会報「SOPHIA」 平成21年6月号より

子どもの事件の現場から(84)
少年の附添人から“つきあう人”へ?


会員 多田 元
わたしの原点
 今年5月、わが国児童精神科医の草分けと言える渡辺位(たかし)医師が83歳で逝去された。登校拒否・不登校が精神科領域の問題との認識が一般だった約30年前、子どもにとっては学校教育環境への自然な自己防衛的危機回避反応と看破し、子どもへの肯定的な視点をもって親子を支援してきた人である。渡辺医師との出会いはわたしの原点と言える。渡辺医師は、師匠から「下医は病を医する。中医は人を医する。上医は世を医する。」とのドイツの格言をひいて、中医たれと教えられたという。下医は現象にとらわれ病気しか見ない。法曹も同じだ。足利事件で有罪の判断をしたことを恥じない法曹は下医の類だ。少年非行も、事件から少年を見るのではなく、少年を人として理解するなかで非行の意味を考えることが必要なのだ。せめて中医のような法曹でありたいと思う。
 渡辺医師は、治療者として最も大事なことは、相手を直すのではなく、「理解する」こと、相手を対象化して同情するのでなく、ともに感ずる「共感」であり、不登校も「直す」のではなく、むしろ「つきあう」、「共に生きる」かかわりであると教えてくれた。少年にも、そういうおとなの存在が必要だと考えたことが、附添人は少年のパートナーという信念につながった。
少年との出会いとつきあい
 出会いの時は、たいてい少年にとっては人生最悪の状態である。裁判官として審判で出会い、36年間つきあいが続いているもと少年もいる。当時彼は19歳、わたしより10年下だった。未だに10年下の彼は55歳の立派な社会人だ。審判の時、少年院送致と決めて審判廷に入ったのに、保護観察に変えて、気になったので手紙を書いたら返事をくれたことから長いつきあいが始まった。

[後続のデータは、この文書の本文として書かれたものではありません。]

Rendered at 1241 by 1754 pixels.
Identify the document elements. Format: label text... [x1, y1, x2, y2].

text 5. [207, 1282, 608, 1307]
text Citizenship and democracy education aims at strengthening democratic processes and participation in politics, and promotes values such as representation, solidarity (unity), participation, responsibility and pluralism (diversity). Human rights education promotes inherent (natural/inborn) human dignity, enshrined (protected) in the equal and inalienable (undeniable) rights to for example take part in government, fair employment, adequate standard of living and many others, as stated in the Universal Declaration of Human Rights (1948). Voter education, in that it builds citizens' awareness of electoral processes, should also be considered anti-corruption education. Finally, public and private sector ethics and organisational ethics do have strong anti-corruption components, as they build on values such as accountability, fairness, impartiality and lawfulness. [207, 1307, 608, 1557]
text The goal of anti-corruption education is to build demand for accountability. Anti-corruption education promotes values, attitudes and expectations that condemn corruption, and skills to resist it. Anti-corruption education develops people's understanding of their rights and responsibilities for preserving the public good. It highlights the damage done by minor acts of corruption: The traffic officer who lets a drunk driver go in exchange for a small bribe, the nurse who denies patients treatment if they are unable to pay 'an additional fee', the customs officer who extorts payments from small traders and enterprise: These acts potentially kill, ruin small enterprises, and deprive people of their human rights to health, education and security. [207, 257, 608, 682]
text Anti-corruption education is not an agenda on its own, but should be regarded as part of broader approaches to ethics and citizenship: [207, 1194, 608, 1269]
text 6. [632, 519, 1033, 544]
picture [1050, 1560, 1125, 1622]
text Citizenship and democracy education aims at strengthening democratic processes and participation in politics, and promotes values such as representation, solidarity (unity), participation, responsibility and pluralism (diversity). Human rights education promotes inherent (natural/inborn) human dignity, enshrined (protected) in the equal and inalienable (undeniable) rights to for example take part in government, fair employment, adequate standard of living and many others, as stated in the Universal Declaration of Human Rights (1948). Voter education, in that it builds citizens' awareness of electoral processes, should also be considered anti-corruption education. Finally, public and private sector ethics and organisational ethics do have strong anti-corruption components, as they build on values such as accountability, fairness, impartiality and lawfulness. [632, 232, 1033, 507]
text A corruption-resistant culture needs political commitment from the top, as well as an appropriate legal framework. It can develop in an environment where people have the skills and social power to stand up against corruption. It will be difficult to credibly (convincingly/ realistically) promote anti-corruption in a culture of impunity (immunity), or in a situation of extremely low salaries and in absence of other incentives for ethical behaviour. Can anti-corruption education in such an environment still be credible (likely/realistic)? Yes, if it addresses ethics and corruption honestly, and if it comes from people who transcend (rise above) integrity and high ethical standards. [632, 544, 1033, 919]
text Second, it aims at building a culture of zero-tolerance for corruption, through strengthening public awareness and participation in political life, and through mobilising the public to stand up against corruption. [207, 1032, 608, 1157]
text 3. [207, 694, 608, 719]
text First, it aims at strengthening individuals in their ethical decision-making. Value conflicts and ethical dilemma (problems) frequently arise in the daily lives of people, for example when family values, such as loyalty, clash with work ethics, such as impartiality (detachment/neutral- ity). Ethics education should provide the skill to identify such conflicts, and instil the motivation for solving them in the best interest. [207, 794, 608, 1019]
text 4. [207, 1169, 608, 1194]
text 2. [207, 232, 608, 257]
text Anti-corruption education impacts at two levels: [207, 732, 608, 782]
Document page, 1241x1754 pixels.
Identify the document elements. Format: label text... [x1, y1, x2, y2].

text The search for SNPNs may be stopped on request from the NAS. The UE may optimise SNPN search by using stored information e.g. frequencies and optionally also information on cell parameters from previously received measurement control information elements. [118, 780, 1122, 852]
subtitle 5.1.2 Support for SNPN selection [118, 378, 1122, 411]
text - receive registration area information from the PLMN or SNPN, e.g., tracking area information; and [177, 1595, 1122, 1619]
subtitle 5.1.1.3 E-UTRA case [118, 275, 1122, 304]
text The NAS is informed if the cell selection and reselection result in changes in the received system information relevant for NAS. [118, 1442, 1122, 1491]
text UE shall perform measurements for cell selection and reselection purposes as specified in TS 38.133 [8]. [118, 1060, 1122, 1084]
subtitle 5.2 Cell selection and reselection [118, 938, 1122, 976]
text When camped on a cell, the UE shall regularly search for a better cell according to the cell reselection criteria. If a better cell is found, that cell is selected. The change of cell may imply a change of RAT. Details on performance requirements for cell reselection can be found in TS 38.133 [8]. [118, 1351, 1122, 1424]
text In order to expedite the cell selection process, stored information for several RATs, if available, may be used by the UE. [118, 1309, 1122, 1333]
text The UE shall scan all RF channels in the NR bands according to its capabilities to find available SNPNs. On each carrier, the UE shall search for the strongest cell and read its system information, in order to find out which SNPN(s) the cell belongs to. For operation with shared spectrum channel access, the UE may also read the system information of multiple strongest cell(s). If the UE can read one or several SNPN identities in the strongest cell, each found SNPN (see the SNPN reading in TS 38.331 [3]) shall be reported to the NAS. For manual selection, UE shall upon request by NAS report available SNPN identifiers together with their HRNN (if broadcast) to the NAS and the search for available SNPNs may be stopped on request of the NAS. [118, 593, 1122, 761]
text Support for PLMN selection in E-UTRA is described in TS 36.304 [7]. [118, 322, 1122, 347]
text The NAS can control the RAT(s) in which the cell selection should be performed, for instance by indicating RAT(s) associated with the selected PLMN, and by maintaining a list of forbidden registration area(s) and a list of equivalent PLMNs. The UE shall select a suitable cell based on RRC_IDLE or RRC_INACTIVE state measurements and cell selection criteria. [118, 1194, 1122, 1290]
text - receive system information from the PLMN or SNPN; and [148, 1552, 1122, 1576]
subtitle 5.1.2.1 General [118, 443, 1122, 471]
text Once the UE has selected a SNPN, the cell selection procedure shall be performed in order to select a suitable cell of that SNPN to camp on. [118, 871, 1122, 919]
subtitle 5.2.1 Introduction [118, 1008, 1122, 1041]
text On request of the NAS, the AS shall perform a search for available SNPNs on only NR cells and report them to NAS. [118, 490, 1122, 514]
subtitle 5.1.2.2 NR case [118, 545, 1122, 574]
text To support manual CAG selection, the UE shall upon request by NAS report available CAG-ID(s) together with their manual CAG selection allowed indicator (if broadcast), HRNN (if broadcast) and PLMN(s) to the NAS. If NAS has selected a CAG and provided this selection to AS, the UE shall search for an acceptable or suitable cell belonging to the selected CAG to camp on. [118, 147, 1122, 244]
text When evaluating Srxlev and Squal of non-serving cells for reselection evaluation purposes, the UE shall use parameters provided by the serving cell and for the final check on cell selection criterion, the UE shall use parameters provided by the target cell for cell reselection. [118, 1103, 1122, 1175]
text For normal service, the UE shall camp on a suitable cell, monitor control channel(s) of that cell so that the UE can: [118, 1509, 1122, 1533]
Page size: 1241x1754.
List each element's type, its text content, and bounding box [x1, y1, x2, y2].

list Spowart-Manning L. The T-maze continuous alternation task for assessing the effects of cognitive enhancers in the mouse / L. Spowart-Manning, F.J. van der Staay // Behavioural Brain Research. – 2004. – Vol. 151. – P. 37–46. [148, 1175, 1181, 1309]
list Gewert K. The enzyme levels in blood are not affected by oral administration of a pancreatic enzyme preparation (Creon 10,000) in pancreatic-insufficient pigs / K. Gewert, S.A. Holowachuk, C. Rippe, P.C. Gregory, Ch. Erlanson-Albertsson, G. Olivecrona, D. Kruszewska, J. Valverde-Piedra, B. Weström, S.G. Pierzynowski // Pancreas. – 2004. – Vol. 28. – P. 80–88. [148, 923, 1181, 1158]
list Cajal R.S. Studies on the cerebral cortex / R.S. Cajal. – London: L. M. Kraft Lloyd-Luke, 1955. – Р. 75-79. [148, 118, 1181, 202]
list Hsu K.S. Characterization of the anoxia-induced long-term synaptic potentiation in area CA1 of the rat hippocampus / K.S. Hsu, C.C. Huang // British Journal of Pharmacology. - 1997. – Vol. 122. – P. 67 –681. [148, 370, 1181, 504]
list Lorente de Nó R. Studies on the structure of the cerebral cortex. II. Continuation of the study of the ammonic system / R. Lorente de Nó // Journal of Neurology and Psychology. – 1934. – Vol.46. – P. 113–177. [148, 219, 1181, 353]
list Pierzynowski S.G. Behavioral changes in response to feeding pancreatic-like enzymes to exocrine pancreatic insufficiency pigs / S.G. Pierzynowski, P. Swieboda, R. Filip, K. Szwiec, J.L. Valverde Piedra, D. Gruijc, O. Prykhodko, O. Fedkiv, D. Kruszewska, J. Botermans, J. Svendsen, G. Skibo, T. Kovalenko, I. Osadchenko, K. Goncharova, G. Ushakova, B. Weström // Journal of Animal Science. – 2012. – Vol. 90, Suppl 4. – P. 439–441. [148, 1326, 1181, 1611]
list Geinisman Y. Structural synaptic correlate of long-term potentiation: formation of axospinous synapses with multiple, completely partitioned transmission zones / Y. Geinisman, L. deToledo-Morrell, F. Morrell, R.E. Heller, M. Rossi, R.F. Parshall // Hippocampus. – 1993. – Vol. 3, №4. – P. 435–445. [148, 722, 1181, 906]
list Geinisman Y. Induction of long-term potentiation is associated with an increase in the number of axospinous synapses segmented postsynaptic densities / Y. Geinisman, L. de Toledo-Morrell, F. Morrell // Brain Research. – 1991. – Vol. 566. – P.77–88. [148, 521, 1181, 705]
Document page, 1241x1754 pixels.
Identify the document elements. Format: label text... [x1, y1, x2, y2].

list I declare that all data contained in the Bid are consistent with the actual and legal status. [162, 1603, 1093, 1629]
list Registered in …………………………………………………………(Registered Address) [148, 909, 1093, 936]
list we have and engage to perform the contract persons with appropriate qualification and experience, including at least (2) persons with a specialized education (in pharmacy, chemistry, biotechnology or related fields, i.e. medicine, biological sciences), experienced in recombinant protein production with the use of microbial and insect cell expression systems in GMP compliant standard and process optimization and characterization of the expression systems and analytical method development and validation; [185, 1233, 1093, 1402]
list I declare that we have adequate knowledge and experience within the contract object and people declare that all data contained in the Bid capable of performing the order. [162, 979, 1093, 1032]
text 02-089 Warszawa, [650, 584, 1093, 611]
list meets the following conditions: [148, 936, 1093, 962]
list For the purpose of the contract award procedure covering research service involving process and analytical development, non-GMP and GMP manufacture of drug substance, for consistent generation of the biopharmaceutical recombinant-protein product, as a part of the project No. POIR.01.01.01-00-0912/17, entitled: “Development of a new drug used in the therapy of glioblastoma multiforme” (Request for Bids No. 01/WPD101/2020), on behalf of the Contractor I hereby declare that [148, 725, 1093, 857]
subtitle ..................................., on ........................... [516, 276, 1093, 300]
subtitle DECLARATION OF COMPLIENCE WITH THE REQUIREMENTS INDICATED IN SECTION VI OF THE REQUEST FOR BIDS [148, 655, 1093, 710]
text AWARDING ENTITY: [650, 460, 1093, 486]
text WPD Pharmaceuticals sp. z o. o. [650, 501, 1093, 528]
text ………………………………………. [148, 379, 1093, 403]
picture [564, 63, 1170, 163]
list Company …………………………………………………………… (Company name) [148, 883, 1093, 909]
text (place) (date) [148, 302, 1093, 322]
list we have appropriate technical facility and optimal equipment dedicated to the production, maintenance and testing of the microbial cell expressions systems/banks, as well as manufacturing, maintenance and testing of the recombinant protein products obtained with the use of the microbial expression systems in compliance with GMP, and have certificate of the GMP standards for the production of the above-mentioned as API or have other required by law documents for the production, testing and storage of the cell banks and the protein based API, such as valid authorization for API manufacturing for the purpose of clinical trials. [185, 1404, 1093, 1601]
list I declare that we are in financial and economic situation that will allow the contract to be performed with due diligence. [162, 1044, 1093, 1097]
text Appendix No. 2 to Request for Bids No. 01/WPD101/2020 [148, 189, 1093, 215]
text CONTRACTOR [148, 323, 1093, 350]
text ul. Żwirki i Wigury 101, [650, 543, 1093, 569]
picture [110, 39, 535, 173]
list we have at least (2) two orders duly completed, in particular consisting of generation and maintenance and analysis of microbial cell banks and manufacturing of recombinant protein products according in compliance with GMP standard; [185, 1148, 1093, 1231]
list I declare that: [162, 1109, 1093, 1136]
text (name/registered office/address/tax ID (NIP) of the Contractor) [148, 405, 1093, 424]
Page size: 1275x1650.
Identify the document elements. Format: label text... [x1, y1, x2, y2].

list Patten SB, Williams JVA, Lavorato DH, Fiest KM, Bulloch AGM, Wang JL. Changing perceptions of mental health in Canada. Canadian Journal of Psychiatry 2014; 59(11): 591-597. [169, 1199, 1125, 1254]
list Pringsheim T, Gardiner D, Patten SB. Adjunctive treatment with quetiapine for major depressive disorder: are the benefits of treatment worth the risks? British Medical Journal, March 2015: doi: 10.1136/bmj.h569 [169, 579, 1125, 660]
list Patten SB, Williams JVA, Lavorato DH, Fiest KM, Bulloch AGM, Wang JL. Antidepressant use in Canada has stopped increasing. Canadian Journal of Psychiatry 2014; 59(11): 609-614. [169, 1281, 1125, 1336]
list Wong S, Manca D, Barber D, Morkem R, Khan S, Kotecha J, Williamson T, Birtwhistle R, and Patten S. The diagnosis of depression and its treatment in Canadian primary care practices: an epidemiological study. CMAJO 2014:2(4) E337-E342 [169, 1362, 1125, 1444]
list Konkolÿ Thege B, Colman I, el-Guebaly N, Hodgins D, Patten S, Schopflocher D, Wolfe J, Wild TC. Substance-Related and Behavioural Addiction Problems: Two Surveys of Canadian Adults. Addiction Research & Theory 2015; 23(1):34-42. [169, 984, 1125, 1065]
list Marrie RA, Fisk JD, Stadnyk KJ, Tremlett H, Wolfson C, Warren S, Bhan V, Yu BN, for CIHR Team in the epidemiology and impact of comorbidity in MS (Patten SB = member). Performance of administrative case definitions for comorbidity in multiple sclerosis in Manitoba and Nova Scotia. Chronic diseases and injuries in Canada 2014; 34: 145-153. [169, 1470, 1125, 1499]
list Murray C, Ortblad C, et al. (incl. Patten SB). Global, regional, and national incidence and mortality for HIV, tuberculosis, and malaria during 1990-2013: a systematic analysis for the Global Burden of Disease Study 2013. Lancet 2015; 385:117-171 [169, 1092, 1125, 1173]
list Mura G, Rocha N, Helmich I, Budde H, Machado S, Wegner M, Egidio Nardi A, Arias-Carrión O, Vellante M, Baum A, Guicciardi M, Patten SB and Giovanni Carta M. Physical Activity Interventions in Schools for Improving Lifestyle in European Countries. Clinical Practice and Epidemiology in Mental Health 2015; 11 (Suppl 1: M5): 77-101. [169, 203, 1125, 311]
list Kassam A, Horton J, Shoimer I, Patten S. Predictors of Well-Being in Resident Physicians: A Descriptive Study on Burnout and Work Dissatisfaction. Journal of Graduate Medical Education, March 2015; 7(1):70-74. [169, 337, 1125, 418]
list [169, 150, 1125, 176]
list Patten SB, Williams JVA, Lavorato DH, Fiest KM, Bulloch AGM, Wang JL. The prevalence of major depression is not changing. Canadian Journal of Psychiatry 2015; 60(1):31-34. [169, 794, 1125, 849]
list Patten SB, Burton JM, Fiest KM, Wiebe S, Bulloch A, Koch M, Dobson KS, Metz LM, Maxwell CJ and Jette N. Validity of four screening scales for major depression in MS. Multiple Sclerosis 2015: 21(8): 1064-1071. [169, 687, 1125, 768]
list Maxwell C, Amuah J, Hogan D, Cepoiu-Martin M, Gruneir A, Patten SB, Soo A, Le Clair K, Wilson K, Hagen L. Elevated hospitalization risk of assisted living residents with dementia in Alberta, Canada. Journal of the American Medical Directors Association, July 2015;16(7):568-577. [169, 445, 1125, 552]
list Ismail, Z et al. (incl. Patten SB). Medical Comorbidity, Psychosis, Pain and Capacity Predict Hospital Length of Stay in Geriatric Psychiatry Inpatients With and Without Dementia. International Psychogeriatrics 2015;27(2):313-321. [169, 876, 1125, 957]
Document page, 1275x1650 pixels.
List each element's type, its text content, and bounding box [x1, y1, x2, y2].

成人後、彼を筆頭に7人兄弟、両親の家族ぐるみで会ったことがある。そのとき、家族の大黒柱になって働いている彼を見て、少年院送致を考えた自分を恥じた。大事なことを学んだ思いがした。
 弁護士を開業して20年。人の生命を奪ってしまった事件の弁護をした少年は8人である。どれもが取り返しのつかない悲しい事件だが、“つきあい”の途切れた少年は一人もいない。社会復帰した者も、人に言えない大きな秘密を抱え、それぞれの人生を懸命に生きる姿を見せてくれる。5年余り少年院にいる間、保護者の面会はほとんどなく、もと附添人が29回の面会をし、仮退院に際しては住込先を紹介したケースもある。その間、少年の様子を被害者ご遺族に定期的に伝え、少年が償いを続けるとともに、まっとうな人間として更生してほしいとのご遺族の願いを少年にくり返し伝えている。少年院在院中、事件現場に建立された慰霊碑を少年と共に訪問した。教官と共に黙々と草をむしり、目を真っ赤にして慰霊碑の石を磨き、自分で作った花を供える姿を見て、一句浮かんだ。

   早春の陽に包まれて慰霊碑に
   花を献げる罪負いし子よ

 事件からすでに9年、定期的にご遺族に少年の様子をお伝えしているケースもある。こうして、少年と被害者側の間をささやかにつなぐうち、償いについての和解が成立したケースは何例もある。いま、審判での被害者傍聴、意見陳述に焦点が当たっている。しかし、本来、被害者・加害者の関係は長い時間をかけて熟成していくべきものではないのだろうか。償いの賠償金を毎月40年間支払う和解もあり、ご遺族も終わりまで見守ってほしいと言われている。附添人の仕事は長寿の素かもしれない。